Feature Selection Flashcards
(15 cards)
What is feature selection
the process of identifying and selecting the most relevant features (variables) from a dataset to improve model performance, reduce overfitting, and enhance interpretability, by removing irrelevant or redundant features
Why does feature selection improve the model performance?
By focusing on the most predictive features, models can learn more accurately and generalize better to unseen data
Why does feature selection reduce overfitting?
Overfitting occurs when a model learns the training data too well, including noise and irrelevant details, leading to poor performance on new data. Feature selection helps prevent this by focusing on the most relevant information.
Why does feature selection enhance interpretability?
Simpler models with fewer features are easier to understand and explain, which can be crucial for decision-making and trust in the model’s predictions.
Why does feature selection reduce computational cost?
Using fewer features can significantly speed up model training and reduce the memory required to store and process the data.

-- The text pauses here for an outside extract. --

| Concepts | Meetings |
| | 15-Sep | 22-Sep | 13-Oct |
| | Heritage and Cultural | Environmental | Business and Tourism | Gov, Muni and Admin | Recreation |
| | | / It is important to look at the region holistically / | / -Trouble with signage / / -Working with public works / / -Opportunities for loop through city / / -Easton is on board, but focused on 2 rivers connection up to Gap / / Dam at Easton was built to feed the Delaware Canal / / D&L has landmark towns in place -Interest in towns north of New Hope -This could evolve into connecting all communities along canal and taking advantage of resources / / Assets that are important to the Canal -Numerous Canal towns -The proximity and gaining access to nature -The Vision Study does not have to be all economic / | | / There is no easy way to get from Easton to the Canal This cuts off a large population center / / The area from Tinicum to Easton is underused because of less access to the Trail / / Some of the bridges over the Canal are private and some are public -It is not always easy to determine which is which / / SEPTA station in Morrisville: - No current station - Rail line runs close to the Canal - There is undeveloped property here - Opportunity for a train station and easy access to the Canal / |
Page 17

Why does feature selection reduce data?
Feature selection helps to reduce the dimensionality of the dataset, which can be beneficial for both storage and processing
What are the filter methods?
These methods evaluate the relevance of features independently of any machine learning algorithm, using statistical measures like correlation, chi-square, or information gain
What are the wrapper methods
These methods use a machine learning algorithm to evaluate different subsets of features, selecting the subset that yields the best performance
What are embedded methods?
These methods integrate feature selection into the model training process, allowing the model to learn which features are most important during training
What is recursive feature elimination? RFE
This wrapper method iteratively removes features based on their importance scores, starting with all features and gradually reducing the set until the desired number of features is reached
What is sequential feature selection (SFS)

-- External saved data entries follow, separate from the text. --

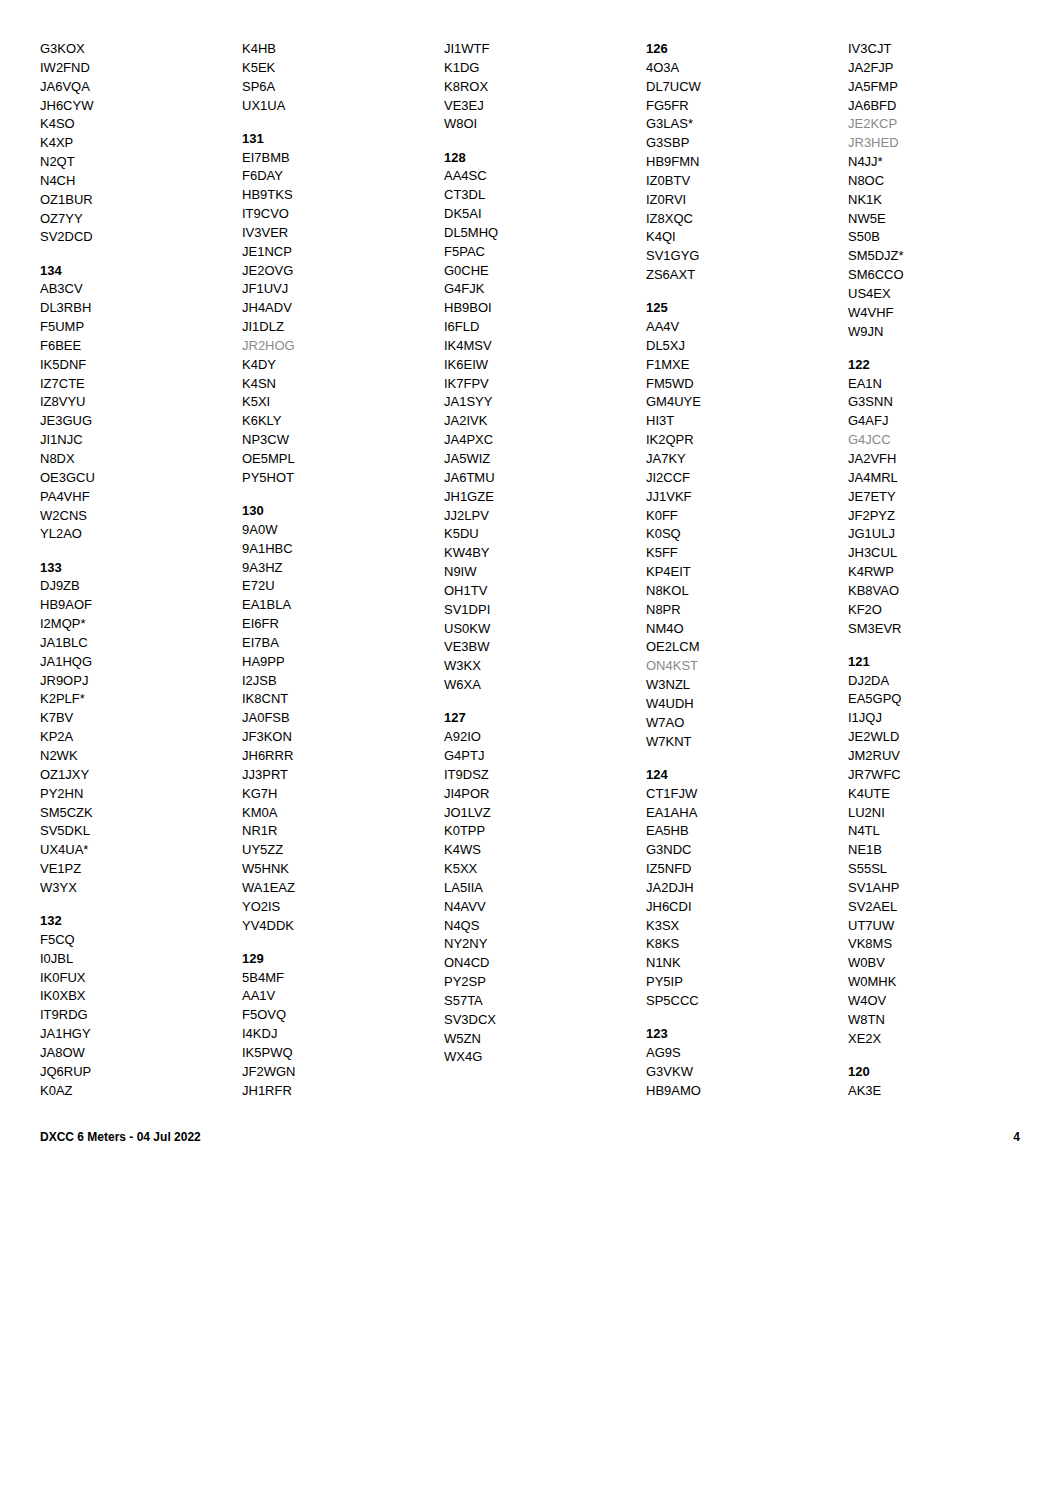G3KOX
IW2FND
JA6VQA
JH6CYW
K4SO
K4XP
N2QT
N4CH
OZ1BUR
OZ7YY
SV2DCD
134
AB3CV
DL3RBH
F5UMP
F6BEE
IK5DNF
IZ7CTE
IZ8VYU
JE3GUG
JI1NJC
N8DX
OE3GCU
PA4VHF
W2CNS
YL2AO
133
DJ9ZB
HB9AOF
I2MQP*
JA1BLC
JA1HQG
JR9OPJ
K2PLF*
K7BV
KP2A
N2WK
OZ1JXY
PY2HN
SM5CZK
SV5DKL
UX4UA*
VE1PZ
W3YX
132
F5CQ
I0JBL
IK0FUX
IK0XBX
IT9RDG
JA1HGY
JA8OW
JQ6RUP
K0AZ
K4HB
K5EK
SP6A
UX1UA
131
EI7BMB
F6DAY
HB9TKS
IT9CVO
IV3VER
JE1NCP
JE2OVG
JF1UVJ
JH4ADV
JI1DLZ
JR2HOG
K4DY
K4SN
K5XI
K6KLY
NP3CW
OE5MPL
PY5HOT
130
9A0W
9A1HBC
9A3HZ
E72U
EA1BLA
EI6FR
EI7BA
HA9PP
I2JSB
IK8CNT
JA0FSB
JF3KON
JH6RRR
JJ3PRT
KG7H
KM0A
NR1R
UY5ZZ
W5HNK
WA1EAZ
YO2IS
YV4DDK
129
5B4MF
AA1V
F5OVQ
I4KDJ
IK5PWQ
JF2WGN
JH1RFR
JI1WTF
K1DG
K8ROX
VE3EJ
W8OI
128
AA4SC
CT3DL
DK5AI
DL5MHQ
F5PAC
G0CHE
G4FJK
HB9BOI
I6FLD
IK4MSV
IK6EIW
IK7FPV
JA1SYY
JA2IVK
JA4PXC
JA5WIZ
JA6TMU
JH1GZE
JJ2LPV
K5DU
KW4BY
N9IW
OH1TV
SV1DPI
US0KW
VE3BW
W3KX
W6XA
127
A92IO
G4PTJ
IT9DSZ
JI4POR
JO1LVZ
K0TPP
K4WS
K5XX
LA5IIA
N4AVV
N4QS
NY2NY
ON4CD
PY2SP
S57TA
SV3DCX
W5ZN
WX4G
126
4O3A
DL7UCW
FG5FR
G3LAS*
G3SBP
HB9FMN
IZ0BTV
IZ0RVI
IZ8XQC
K4QI
SV1GYG
ZS6AXT
125
AA4V
DL5XJ
F1MXE
FM5WD
GM4UYE
HI3T
IK2QPR
JA7KY
JI2CCF
JJ1VKF
K0FF
K0SQ
K5FF
KP4EIT
N8KOL
N8PR
NM4O
OE2LCM
ON4KST
W3NZL
W4UDH
W7AO
W7KNT
124
CT1FJW
EA1AHA
EA5HB
G3NDC
IZ5NFD
JA2DJH
JH6CDI
K3SX
K8KS
N1NK
PY5IP
SP5CCC
123
AG9S
G3VKW
HB9AMO
IV3CJT
JA2FJP
JA5FMP
JA6BFD
JE2KCP
JR3HED
N4JJ*
N8OC
NK1K
NW5E
S50B
SM5DJZ*
SM6CCO
US4EX
W4VHF
W9JN
122
EA1N
G3SNN
G4AFJ
G4JCC
JA2VFH
JA4MRL
JE7ETY
JF2PYZ
JG1ULJ
JH3CUL
K4RWP
KB8VAO
KF2O
SM3EVR
121
DJ2DA
EA5GPQ
I1JQJ
JE2WLD
JM2RUV
JR7WFC
K4UTE
LU2NI
N4TL
NE1B
S55SL
SV1AHP
SV2AEL
UT7UW
VK8MS
W0BV
W0MHK
W4OV
W8TN
XE2X
120
AK3E
DXCC 6 Meters - 04 Jul 2022
4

This method builds a feature subset by sequentially adding or removing features based on their impact on model performance
What is principal component analysis? PCA
This technique transforms the data into a new set of uncorrelated variables (principal components), allowing for dimensionality reduction and feature selection.

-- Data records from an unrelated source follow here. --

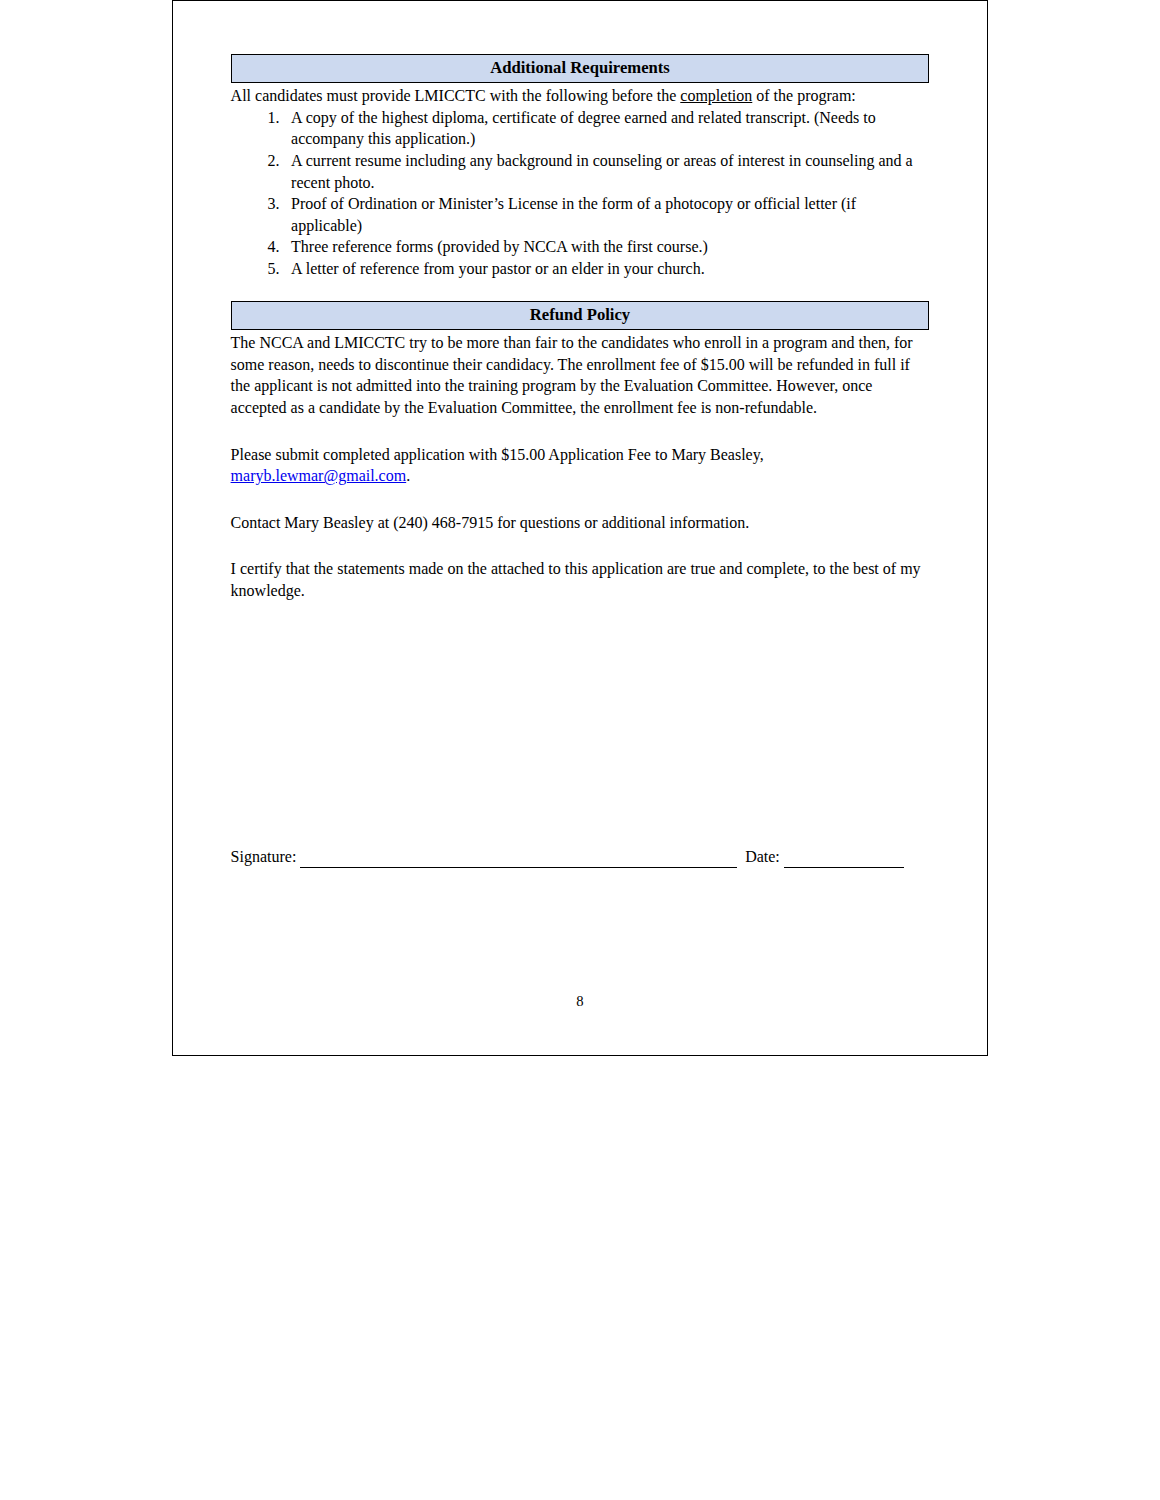Additional Requirements
All candidates must provide LMICCTC with the following before the completion of the program:
A copy of the highest diploma, certificate of degree earned and related transcript. (Needs to accompany this application.)
A current resume including any background in counseling or areas of interest in counseling and a recent photo.
Proof of Ordination or Minister’s License in the form of a photocopy or official letter (if applicable)
Three reference forms (provided by NCCA with the first course.)
A letter of reference from your pastor or an elder in your church.
Refund Policy
The NCCA and LMICCTC try to be more than fair to the candidates who enroll in a program and then, for some reason, needs to discontinue their candidacy. The enrollment fee of $15.00 will be refunded in full if the applicant is not admitted into the training program by the Evaluation Committee. However, once accepted as a candidate by the Evaluation Committee, the enrollment fee is non-refundable.
Please submit completed application with $15.00 Application Fee to Mary Beasley, maryb.lewmar@gmail.com.
Contact Mary Beasley at (240) 468-7915 for questions or additional information.
I certify that the statements made on the attached to this application are true and complete, to the best of my knowledge.
Signature: Date:
8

What is the chi-squared test?
A filter method, the most common, that calculates a chi-square score for every input variable against the target and the variables with the highest score are selected as the input set of features
What is the Pearson correlation?
Pearson correlation coefficient is calculated for each input against each other when several independent variables are correlated. One among each highly correlated variable is removed.
What are decision tree algorithms?
Features are selected such that a node condition should be able to split the data so that similar values in the target variable end up in the same split.